**YOUR GOAL**
The entries are to be written out word for word, with their images left out.

**INFORMATION PROVIDED**
━━━━━━
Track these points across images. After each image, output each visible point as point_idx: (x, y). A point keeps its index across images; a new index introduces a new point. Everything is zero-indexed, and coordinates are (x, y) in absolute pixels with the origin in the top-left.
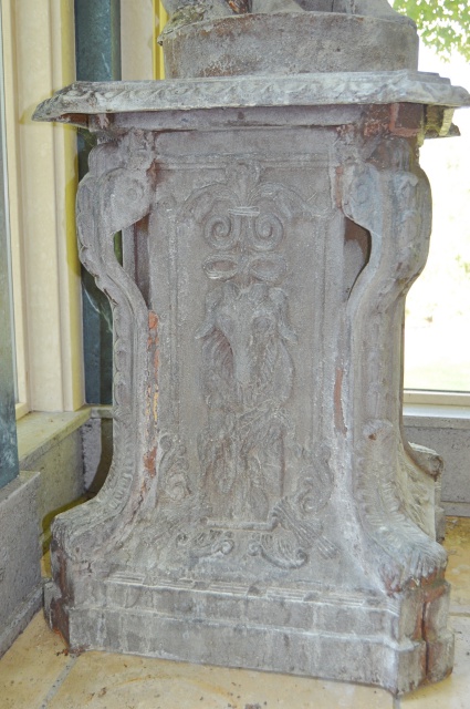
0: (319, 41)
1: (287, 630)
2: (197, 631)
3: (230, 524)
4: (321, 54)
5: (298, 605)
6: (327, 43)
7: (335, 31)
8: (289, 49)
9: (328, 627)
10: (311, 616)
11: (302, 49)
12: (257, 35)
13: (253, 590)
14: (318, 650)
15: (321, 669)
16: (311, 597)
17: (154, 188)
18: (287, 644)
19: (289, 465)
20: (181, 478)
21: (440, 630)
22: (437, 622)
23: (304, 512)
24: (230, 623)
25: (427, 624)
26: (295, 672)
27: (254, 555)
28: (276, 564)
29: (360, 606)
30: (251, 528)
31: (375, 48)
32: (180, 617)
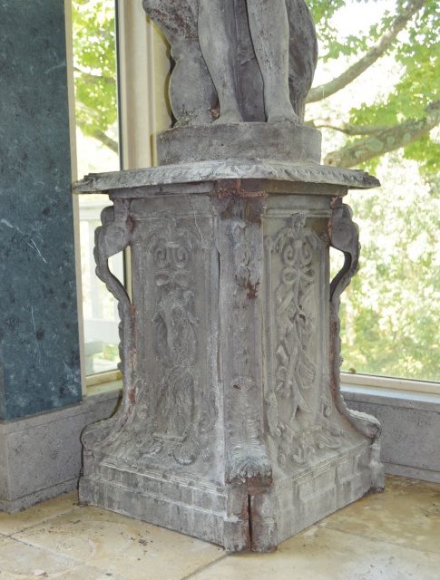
0: (210, 141)
1: (179, 504)
2: (138, 499)
3: (164, 436)
4: (212, 149)
5: (185, 488)
6: (215, 142)
7: (219, 134)
8: (194, 147)
9: (200, 505)
10: (191, 496)
11: (200, 146)
12: (179, 140)
13: (164, 476)
14: (193, 518)
15: (194, 531)
16: (190, 484)
17: (132, 231)
18: (179, 513)
19: (197, 403)
20: (146, 407)
21: (266, 518)
22: (263, 512)
23: (201, 433)
24: (153, 495)
25: (253, 511)
26: (183, 531)
27: (170, 455)
28: (177, 461)
29: (213, 492)
30: (173, 440)
31: (249, 141)
32: (132, 490)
━━━━━━
**SOLUTION TO THIS PROBLEM**
Track these points across images. After each image, output each visible point as point_idx: (x, y). A point keeps its index across images; a new index introduces a new point. Everything is zero-indexed, and coordinates are (x, y) in absolute pixels with the origin in the top-left.
0: (319, 41)
1: (287, 630)
2: (197, 631)
3: (230, 524)
4: (321, 54)
5: (298, 605)
6: (327, 43)
7: (335, 31)
8: (289, 49)
9: (328, 627)
10: (311, 616)
11: (302, 49)
12: (257, 35)
13: (253, 590)
14: (318, 650)
15: (321, 669)
16: (311, 597)
17: (154, 188)
18: (287, 644)
19: (289, 465)
20: (181, 478)
21: (440, 630)
22: (437, 622)
23: (304, 512)
24: (230, 623)
25: (427, 624)
26: (295, 672)
27: (254, 555)
28: (276, 564)
29: (360, 606)
30: (251, 528)
31: (375, 48)
32: (180, 617)
0: (210, 141)
1: (179, 504)
2: (138, 499)
3: (164, 436)
4: (212, 149)
5: (185, 488)
6: (215, 142)
7: (219, 134)
8: (194, 147)
9: (200, 505)
10: (191, 496)
11: (200, 146)
12: (179, 140)
13: (164, 476)
14: (193, 518)
15: (194, 531)
16: (190, 484)
17: (132, 231)
18: (179, 513)
19: (197, 403)
20: (146, 407)
21: (266, 518)
22: (263, 512)
23: (201, 433)
24: (153, 495)
25: (253, 511)
26: (183, 531)
27: (170, 455)
28: (177, 461)
29: (213, 492)
30: (173, 440)
31: (249, 141)
32: (132, 490)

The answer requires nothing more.